Efficient Time-Marching Methods for the TDSE
We develop and study unitary time-propagation schemes for the TDSE with an explicitly time-dependent potential. In one approach, the TDSE is viewed as a classical Hamiltonian system and partitioned Runge-Kutta methods are used. In an alternative approach, exponential integrators are exploited in combination with a Magnus series representation of the propagator.
In [1], we refine exponential integrators based on the Magnus series representation for the case where the Hamiltonian only consists of blocks that are either time or space dependent. These kind of Hamiltonian arise for molecule-laser interactions within the so called Franck-Condon approximation. For this case, we can show that the exponential integrator of order four is very efficient and outperforms partitioned Runge-Kutta methods in a numerical comparison.
Adaptivity and Error Control
We have developed an h,p-adaptive Magnus-Lanczos propagator, where the step size is chosen to control the error in the Magnus expansion and the size of the Krylov space for the control of the error in the Lanczos operator.
We also consider the global error of the time-marching scheme using a posteriori error estimation theory. Based on the self-adjointness of the Hamiltonian, we have devised a global error estimate that does not require to actually solve the dual problem (on which the a posteriori estimate is based).
Replacing the Lanczos algorithm by the Arnoldi algorithm, we can combine this theory with the optimized PML developed in the group, even though the self-adjointness of the Hamiltonian is truncated by the absorbing layer.
Currently, we are also interested in combining the results obtained for time-propagation with an adaptive solver in the spacial coordinate.

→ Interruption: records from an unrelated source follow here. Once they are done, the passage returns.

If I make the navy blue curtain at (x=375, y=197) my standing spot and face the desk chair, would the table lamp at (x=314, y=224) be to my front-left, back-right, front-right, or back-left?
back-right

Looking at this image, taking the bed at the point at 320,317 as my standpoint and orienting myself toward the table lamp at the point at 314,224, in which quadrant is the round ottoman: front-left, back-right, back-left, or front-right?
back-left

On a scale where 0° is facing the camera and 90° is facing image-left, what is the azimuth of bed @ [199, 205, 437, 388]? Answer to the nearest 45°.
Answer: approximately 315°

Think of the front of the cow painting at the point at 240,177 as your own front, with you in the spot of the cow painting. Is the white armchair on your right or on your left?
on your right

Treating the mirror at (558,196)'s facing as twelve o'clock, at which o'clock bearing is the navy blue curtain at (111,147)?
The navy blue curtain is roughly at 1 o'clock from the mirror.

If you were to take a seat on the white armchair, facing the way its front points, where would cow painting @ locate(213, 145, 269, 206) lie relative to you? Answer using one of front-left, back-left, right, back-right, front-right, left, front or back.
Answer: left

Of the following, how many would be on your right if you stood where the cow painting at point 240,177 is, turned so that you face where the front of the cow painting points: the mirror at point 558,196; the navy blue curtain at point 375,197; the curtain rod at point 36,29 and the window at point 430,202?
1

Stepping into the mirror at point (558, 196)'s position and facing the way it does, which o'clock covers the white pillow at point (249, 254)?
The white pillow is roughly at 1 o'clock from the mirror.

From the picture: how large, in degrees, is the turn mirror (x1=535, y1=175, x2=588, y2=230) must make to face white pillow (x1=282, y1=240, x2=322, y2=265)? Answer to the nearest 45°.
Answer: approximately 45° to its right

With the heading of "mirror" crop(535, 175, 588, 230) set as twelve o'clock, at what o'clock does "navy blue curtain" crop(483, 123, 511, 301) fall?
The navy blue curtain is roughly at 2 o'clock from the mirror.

Parallelization of the Lanczos Algorithm
When solving large scale problems there is a need for distribution of the node points. Unfortunately, in a straight forward implementation of the Lanczos algorithm the inner products that need to be computed in each iteration hamper the parallel scalability. We therefore, improve the parallel performance of exponential integrators by reducing the synchronization.
References
- Stiff convergence of force-gradient operator splitting methods. In Applied Numerical Mathematics, volume 94, pp 33-45, 2015. (DOI, fulltext:postprint).
- Accurate time propagation for the Schrödinger equation with an explicitly time-dependent Hamiltonian. In Journal of Chemical Physics, volume 128, pp 184101:1-11, 2008. (DOI).